§ WHAT NEEDS TO BE DONE
Within the entries below, count the lines that hold the string "Čejov" and give only that number.

###

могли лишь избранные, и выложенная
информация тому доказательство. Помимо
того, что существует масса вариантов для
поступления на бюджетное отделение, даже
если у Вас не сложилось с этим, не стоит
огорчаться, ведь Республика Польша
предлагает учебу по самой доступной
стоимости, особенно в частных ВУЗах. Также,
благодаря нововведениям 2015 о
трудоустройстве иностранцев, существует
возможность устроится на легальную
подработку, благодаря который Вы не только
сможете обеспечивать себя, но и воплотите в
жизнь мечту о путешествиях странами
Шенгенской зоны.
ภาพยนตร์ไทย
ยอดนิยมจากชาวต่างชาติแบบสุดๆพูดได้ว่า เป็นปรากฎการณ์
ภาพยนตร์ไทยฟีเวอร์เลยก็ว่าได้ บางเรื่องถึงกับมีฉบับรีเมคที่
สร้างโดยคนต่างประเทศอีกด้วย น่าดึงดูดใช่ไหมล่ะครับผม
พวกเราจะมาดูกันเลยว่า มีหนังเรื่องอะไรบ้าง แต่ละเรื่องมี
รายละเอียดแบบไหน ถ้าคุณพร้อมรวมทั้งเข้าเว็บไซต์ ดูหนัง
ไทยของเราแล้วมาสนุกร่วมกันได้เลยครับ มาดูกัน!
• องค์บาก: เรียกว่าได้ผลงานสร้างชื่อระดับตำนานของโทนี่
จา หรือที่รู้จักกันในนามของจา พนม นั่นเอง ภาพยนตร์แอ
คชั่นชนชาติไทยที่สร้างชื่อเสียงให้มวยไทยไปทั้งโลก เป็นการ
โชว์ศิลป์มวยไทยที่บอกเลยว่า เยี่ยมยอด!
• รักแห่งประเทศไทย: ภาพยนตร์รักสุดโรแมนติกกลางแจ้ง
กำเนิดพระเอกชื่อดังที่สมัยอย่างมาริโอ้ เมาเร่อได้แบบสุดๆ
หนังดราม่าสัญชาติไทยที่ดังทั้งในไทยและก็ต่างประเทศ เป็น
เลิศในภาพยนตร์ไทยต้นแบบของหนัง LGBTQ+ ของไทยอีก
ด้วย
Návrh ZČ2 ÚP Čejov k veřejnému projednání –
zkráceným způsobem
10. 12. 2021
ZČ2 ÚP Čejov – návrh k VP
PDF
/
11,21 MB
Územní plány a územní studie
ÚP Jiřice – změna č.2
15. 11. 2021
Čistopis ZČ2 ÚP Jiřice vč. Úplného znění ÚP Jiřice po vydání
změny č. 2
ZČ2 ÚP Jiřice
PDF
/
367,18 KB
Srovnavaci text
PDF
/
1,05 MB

###

§ RESPONSE TO THIS EXERCISE
2